Put the Brakes on the Messiah: There are Trees to Plant
וְכִי־תָבֹאוּ אֶל־הָאָרֶץ וּנְטַעְתֶּם כָּל־עֵץ מַאֲכָל וַעֲרַלְתֶּם עָרְלָתוֹ אֶת־פִּרְיוֹ שָׁלֹשׁ שָׁנִים יִהְיֶה לָכֶם עֲרֵלִים לֹא יֵאָכֵל׃ When you enter the land and plant any tree for food, you shall regard its fruit as forbidden. Three years it shall be forbidden for you, not to be eaten. v'-khee ta-VO-u el ha-A-retz u-n'-ta-TEM kol AYTZ ma-a-KHAL va-a-ral-TEM or-la-TO et pir-YO sha-LOSH sha-NEEM yih-YEH la-KHEM a-ray-LEEM LO yay-a-KHAYL
וְכִי־תָבֹאוּ אֶל־הָאָרֶץ וּנְטַעְתֶּם כָּל־עֵץ מַאֲכָל וַעֲרַלְתֶּם עָרְלָתוֹ אֶת־פִּרְיוֹ שָׁלֹשׁ שָׁנִים יִהְיֶה לָכֶם עֲרֵלִים לֹא יֵאָכֵל׃
When you enter the land and plant any tree for food, you shall regard its fruit as forbidden. Three years it shall be forbidden for you, not to be eaten.
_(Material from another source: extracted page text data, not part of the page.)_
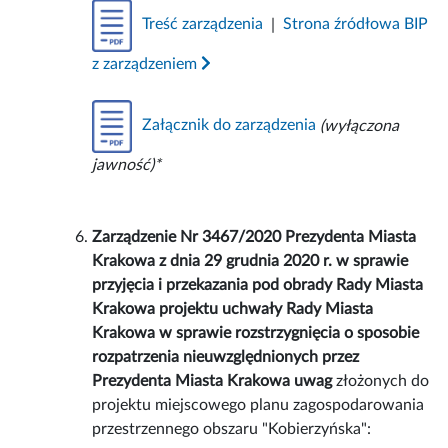
Treść zarządzenia
|
Strona źródłowa BIP
z zarządzeniem
Załącznik do zarządzenia
(wyłączona
jawność)*
Zarządzenie Nr 3467/2020 Prezydenta Miasta
Krakowa z dnia 29 grudnia 2020 r. w sprawie
przyjęcia i przekazania pod obrady Rady Miasta
Krakowa projektu uchwały Rady Miasta
Krakowa w sprawie rozstrzygnięcia o sposobie
rozpatrzenia nieuwzględnionych przez
Prezydenta Miasta Krakowa uwag
złożonych do
projektu miejscowego planu zagospodarowania
przestrzennego obszaru "Kobierzyńska":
v'-khee ta-VO-u el ha-A-retz u-n'-ta-TEM kol AYTZ ma-a-KHAL va-a-ral-TEM or-la-TO et pir-YO sha-LOSH sha-NEEM yih-YEH la-KHEM a-ray-LEEM LO yay-a-KHAYL
Picture this: You are out in your garden planting a tree when a big ruckus begins at the end of the block. Your neighbor comes running up, out of breath, “The Messiah is here and he is coming down the street,” he says. You begin to wipe the dirt off your hands so you can greet the Messiah, but another neighbor, an especially devout man of sage-like demeanor, shakes his head. “Finish what you were doing,” he says, “and then go greet the Messiah.”
Prioritizing gardening over greeting the Messiah? What could this man possibly be thinking?
Prioritizing gardening over the Messiah may seem bizarre, but that is precisely what the Jewish sages have instructed. Rabbi Yochanan ben Zakkai taught: “If you have a sapling in your hand, and someone says to you that the Messiah has come, stay and finish the planting, and then go to greet the Messiah.” (Avot d’Rabbi Natan 31b)
This is not, God forbid, intended to denigrate or demean the importance of the Messiah; quite the contrary! The Covenant between God and the people of Israel is manifested in the Land of Israel. While planting trees may not seem like a holy act, doing so in the Land of Israel binds the people and Land of Israel to the God of Israel! Settling the land and planting trees is not a distraction from the arrival of the Messiah; it is a sign that the Messiah is on its way! The return of the Jews to the Land and the subsequent blooming of the deserts is part of the Messianic process.
This teaching of the Rabbis also emphasizes that the Messiah is not an otherworldly “sci-fi scenario” in which the world will be is transformed overnight in some strange or supernatural way. The coming of the Messiah is a natural and slow process that will culminate in mankind’s fulfillment of God’s will. If humanity fulfills God’s will, the Messiah’s arrival will be inevitable.
This is beautifully illustrated in planting a tree. In an act of faith, the farmer takes a seemingly dead seed and, with great faith in the resurrection, buries it in the soil. Incredibly, the farmer’s faith is rewarded with a miracle! Slowly and gradually, a small tree sprouts. What began as a small sprout grows ever taller, stretching toward the heavens. The farmer’s initial act of faith is rewarded, providing shade and sustenance to his children and grandchildren. Similarly, our faith in the coming of the Messiah and our fulfillment of God’s word will yield fruits.
Baruch Kogan is someone who embodies this faith. A remarkable man, Baruch is working hard to heal the land of Israel and, by extension, the people of Israel. One tree at a time and one Jew at a time. By planting trees, Kogan is not only reconnecting the people to the land, he is bringing us one step closer towards the Messiah.